• _Given data_:

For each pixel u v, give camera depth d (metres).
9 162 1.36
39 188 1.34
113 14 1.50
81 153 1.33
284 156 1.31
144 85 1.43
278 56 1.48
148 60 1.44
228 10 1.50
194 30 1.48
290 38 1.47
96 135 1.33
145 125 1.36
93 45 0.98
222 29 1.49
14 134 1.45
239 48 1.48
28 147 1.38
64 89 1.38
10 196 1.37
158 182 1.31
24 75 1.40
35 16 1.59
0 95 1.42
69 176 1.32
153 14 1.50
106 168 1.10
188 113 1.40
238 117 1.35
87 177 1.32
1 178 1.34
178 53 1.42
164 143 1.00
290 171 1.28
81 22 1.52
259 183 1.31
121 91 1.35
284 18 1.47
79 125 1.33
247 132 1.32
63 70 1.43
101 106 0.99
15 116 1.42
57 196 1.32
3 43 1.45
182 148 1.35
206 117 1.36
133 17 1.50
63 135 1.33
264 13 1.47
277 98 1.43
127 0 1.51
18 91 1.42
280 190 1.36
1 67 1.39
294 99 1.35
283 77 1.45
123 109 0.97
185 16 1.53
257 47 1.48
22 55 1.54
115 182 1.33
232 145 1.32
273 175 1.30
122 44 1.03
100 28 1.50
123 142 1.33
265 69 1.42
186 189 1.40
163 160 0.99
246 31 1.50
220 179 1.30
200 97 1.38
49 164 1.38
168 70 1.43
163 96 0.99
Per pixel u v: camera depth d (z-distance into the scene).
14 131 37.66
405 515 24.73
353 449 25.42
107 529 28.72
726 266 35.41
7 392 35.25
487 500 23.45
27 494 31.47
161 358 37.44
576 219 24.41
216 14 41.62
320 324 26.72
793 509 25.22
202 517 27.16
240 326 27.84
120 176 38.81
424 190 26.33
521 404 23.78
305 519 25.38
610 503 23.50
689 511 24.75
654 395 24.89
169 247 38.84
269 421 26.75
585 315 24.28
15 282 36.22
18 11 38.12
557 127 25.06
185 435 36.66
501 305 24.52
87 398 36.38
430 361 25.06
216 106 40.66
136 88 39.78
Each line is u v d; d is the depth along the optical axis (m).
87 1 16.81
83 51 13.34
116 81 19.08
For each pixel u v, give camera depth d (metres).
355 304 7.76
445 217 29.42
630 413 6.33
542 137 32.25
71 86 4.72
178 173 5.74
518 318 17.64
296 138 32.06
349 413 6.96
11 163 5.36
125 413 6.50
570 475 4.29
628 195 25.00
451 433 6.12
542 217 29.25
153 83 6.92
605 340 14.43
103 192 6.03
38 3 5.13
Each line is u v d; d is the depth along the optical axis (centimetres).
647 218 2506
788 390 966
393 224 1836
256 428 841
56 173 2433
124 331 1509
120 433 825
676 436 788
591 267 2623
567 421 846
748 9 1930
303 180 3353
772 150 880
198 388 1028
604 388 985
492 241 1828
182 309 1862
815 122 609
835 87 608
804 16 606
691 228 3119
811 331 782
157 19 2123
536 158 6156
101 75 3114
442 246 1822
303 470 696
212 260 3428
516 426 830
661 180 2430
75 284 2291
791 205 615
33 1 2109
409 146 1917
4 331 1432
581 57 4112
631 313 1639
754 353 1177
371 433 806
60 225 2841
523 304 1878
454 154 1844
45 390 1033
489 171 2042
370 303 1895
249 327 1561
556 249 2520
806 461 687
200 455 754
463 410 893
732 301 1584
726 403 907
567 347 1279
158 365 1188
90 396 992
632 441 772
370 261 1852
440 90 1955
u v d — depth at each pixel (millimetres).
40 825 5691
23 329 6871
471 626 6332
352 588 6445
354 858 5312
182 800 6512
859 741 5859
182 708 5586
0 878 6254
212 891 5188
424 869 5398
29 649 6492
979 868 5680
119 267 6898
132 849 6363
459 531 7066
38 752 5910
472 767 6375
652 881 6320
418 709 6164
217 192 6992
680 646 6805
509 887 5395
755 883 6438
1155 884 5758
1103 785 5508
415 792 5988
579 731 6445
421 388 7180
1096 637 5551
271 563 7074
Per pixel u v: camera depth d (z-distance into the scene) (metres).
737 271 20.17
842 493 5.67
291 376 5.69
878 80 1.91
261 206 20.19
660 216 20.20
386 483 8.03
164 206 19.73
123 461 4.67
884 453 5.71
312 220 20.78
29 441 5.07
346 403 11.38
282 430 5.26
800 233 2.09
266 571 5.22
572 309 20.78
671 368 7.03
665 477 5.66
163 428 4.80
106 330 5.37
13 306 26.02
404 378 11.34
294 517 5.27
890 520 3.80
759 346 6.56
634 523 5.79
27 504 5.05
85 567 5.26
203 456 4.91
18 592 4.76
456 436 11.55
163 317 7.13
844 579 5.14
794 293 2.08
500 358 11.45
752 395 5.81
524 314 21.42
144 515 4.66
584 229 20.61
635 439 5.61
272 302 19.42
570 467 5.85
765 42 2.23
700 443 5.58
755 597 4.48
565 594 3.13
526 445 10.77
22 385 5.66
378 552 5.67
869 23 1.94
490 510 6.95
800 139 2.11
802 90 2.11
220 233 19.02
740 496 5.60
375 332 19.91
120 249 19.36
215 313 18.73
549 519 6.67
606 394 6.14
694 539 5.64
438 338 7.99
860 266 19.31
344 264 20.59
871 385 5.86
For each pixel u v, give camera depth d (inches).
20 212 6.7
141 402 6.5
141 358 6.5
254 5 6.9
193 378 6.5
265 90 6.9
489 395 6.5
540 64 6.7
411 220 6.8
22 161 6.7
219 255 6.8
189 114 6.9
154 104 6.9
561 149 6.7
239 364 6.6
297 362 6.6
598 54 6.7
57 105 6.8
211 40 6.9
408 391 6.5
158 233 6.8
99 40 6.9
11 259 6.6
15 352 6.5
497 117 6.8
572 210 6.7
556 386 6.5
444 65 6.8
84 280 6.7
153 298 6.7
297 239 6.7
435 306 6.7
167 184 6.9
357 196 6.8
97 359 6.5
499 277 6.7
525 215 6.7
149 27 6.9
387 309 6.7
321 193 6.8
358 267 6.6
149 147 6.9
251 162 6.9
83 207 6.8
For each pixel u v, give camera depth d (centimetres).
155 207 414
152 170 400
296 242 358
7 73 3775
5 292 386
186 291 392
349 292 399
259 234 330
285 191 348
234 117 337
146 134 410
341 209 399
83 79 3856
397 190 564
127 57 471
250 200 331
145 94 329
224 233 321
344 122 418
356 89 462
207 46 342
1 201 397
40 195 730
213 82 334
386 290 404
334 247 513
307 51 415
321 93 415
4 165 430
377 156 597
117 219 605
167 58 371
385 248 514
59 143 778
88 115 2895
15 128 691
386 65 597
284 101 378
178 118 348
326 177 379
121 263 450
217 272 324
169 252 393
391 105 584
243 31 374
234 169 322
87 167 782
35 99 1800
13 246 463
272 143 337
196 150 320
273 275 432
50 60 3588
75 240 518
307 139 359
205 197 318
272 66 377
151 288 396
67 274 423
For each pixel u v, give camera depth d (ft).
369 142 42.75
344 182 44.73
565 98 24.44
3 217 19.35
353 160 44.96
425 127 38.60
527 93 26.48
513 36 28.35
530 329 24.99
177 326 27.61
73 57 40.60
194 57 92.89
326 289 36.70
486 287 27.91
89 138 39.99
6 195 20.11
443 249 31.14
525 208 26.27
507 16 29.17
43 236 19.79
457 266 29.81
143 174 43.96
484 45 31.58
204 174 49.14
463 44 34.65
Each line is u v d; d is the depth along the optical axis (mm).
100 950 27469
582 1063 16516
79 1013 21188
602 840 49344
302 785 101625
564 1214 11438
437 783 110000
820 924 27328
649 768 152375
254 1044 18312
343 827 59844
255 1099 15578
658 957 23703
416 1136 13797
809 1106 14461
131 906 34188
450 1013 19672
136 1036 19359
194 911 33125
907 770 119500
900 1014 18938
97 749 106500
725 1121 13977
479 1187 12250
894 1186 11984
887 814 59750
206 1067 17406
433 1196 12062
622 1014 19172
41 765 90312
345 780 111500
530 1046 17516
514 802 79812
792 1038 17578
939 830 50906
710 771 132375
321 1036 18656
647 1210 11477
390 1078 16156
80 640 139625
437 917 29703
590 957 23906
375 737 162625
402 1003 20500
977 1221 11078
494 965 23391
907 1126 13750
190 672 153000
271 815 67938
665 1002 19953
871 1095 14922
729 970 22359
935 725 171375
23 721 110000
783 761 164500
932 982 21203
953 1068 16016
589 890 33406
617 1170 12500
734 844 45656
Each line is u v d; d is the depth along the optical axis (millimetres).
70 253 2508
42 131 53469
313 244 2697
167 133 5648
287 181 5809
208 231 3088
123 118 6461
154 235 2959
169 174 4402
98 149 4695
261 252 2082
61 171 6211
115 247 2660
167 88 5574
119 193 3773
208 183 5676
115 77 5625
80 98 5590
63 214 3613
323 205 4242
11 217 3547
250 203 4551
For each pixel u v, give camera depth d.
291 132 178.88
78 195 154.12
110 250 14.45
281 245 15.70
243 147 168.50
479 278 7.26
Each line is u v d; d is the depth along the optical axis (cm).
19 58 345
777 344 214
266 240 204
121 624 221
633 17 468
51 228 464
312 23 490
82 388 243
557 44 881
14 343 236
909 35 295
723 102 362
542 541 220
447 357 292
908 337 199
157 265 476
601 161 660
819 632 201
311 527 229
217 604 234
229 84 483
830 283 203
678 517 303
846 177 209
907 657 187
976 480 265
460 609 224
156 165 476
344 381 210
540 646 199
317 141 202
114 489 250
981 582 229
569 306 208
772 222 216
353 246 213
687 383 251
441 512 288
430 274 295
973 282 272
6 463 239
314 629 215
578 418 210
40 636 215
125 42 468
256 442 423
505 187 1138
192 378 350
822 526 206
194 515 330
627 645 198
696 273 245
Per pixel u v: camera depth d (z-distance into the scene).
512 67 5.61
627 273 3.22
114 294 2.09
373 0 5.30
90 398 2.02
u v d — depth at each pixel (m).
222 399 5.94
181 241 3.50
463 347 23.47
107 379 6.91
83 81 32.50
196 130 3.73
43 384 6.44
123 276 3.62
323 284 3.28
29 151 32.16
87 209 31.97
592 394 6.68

• _Required work_: Retype exactly the lines from the first line of the records above through the line containing "305 519 25.38", both included, and nothing else.

• _Answer_:
For each pixel u v, give camera depth d (metres).
9 162 1.36
39 188 1.34
113 14 1.50
81 153 1.33
284 156 1.31
144 85 1.43
278 56 1.48
148 60 1.44
228 10 1.50
194 30 1.48
290 38 1.47
96 135 1.33
145 125 1.36
93 45 0.98
222 29 1.49
14 134 1.45
239 48 1.48
28 147 1.38
64 89 1.38
10 196 1.37
158 182 1.31
24 75 1.40
35 16 1.59
0 95 1.42
69 176 1.32
153 14 1.50
106 168 1.10
188 113 1.40
238 117 1.35
87 177 1.32
1 178 1.34
178 53 1.42
164 143 1.00
290 171 1.28
81 22 1.52
259 183 1.31
121 91 1.35
284 18 1.47
79 125 1.33
247 132 1.32
63 70 1.43
101 106 0.99
15 116 1.42
57 196 1.32
3 43 1.45
182 148 1.35
206 117 1.36
133 17 1.50
63 135 1.33
264 13 1.47
277 98 1.43
127 0 1.51
18 91 1.42
280 190 1.36
1 67 1.39
294 99 1.35
283 77 1.45
123 109 0.97
185 16 1.53
257 47 1.48
22 55 1.54
115 182 1.33
232 145 1.32
273 175 1.30
122 44 1.03
100 28 1.50
123 142 1.33
265 69 1.42
186 189 1.40
163 160 0.99
246 31 1.50
220 179 1.30
200 97 1.38
49 164 1.38
168 70 1.43
163 96 0.99
Per pixel u v: camera depth d (z-distance into the scene).
14 131 37.66
405 515 24.73
353 449 25.42
107 529 28.72
726 266 35.41
7 392 35.25
487 500 23.45
27 494 31.47
161 358 37.44
576 219 24.41
216 14 41.62
320 324 26.72
793 509 25.22
202 517 27.16
240 326 27.84
120 176 38.81
424 190 26.33
521 404 23.78
305 519 25.38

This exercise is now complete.